Si chiama R.O.S.A. e di “rosa” non ha solo l’acronimo a significare rete per l’occupazione e i servizi per l’assistenza, ma anche il colore di genere, giacché interessa quelle che nel linguaggio comune vengono definite “badanti” e che grazie a questa nuova progettualità potranno definirsi vere e proprie assistenti familiari.
In Puglia il progetto ha portato alla creazione di una vera e propria task force interistituzionale che vede partecipi le sei province pugliesi e l’Ufficio della Consigliera di parità di Lecce. Tutto questo con unico obiettivo: qualificare e regolarizzare il lavoro di cura. Primo elemento di qualificazione la creazione di albi provinciali per le assistenti familiari: a partire dal 1° marzo sono aperte le iscrizioni presso tutti i Centri l’impiego provinciali. L’iscrizione è subordinata al possesso di alcuni requisiti formali (obbligo scolastico, maggiore età, permesso di soggiorno, ecc.) e professionali certificati attraverso la definizione di un profilo di competenze redatto dal Centro per l’Impiego. Possono iscriversi agli elenchi anche gli assistenti già in possesso di regolare contratto che vogliano certificare la loro professionalità.
Ma l’azione di emersione diventa più diretta con il secondo elemento messo in campo dal percorso della rete per l’occupazione, l’erogazione di incentivi alle famiglie che assumono gli assistenti familiari dalle apposite liste. Gli incentivi sono commisurati al valore dei contributi previdenziali versati nell’arco di un anno e comunque sino a un massimo di euro 2.500 euro, contributo più che sufficiente ad evitare che il lavoro delle badanti sia lavoro nero. Vi potranno accedere quelle famiglie che hanno fino ad un reddito massimo di 25 mila euro.
L’intera operazione dovrebbe portare alla sottoscrizione di almeno 800 contratti di lavoro e l’inserimento di 200 assistenti familiari all’interno di percorsi di formazione e di qualificazione professionale.

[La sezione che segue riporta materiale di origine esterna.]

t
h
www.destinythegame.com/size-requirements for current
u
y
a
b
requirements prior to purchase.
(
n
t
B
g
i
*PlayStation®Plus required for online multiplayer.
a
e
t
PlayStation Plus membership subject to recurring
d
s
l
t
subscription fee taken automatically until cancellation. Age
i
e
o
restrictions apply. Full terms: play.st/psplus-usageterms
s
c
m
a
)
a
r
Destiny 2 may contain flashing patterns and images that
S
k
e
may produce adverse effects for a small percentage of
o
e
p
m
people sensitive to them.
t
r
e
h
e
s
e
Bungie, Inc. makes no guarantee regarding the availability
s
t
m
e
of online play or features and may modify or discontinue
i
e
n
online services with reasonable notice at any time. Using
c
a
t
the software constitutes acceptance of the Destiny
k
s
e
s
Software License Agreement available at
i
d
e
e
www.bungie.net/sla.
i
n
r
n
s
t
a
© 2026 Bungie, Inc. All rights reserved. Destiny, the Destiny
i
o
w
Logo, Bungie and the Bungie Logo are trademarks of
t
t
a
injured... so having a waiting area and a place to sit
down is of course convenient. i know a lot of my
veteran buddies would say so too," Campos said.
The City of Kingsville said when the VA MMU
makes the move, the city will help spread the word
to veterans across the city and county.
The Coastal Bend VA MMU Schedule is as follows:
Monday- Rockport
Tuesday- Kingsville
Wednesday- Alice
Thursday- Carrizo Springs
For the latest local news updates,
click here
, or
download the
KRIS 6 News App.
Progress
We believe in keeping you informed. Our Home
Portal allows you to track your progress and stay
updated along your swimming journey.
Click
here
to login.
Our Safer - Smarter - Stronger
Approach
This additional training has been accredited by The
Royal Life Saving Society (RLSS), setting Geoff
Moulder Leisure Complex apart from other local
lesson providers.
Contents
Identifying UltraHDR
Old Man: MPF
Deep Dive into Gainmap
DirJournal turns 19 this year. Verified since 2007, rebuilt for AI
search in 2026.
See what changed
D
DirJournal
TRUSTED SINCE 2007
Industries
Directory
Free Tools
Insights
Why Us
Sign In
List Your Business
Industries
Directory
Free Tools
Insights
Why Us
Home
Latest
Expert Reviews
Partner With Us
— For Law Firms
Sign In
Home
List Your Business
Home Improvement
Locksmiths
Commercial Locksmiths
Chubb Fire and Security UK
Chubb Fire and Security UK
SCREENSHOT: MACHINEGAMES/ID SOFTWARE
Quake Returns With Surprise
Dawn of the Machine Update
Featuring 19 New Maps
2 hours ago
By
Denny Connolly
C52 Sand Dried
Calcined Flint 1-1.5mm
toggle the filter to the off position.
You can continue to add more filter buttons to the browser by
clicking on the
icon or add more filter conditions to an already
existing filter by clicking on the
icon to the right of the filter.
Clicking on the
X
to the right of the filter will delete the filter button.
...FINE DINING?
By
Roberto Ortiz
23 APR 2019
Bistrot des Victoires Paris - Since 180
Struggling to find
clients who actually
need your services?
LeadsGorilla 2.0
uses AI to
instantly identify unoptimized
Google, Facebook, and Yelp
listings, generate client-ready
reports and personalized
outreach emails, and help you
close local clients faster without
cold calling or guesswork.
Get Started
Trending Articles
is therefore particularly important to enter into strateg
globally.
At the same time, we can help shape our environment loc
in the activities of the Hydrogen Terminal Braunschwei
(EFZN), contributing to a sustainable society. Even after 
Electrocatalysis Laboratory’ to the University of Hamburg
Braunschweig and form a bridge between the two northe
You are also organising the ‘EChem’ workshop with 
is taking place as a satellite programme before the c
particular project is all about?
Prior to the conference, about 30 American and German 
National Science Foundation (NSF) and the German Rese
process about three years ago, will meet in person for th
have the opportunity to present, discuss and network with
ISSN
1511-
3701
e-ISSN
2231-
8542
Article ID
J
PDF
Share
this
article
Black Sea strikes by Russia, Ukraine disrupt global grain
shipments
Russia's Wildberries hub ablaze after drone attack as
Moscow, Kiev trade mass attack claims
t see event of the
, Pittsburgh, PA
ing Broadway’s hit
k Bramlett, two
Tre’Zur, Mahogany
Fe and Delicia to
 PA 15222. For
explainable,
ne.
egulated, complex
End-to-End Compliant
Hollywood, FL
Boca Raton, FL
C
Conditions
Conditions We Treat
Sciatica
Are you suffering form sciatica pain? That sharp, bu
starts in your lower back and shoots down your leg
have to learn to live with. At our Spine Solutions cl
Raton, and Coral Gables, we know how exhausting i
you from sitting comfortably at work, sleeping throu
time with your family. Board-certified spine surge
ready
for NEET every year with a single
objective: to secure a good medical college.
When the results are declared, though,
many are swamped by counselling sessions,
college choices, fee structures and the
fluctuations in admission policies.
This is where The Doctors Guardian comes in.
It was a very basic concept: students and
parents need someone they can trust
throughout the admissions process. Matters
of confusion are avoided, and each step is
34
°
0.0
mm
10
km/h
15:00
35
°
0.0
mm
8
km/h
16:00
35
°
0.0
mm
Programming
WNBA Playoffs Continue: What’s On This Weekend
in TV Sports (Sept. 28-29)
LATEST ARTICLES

“Il lavoro di cura affidato a terzi – spiega l’assessore regionale al welfare Elena Gentile – è incardinato nelle nostre famiglie, non vi è famiglia che non abbia sperimentato almeno una volta l’apporto professionale di persone esterne per il supporto dei propri cari. ROSA fa questo, ha la pretesa di contribuire in maniera forte all’emersione del lavoro nero nei servizi di cura, anche attraverso il sostegno economico alle famiglie che se ne fanno carico, ma soprattutto attraverso una fitta rete interistituzionale che agisce fino al singolo cittadino”.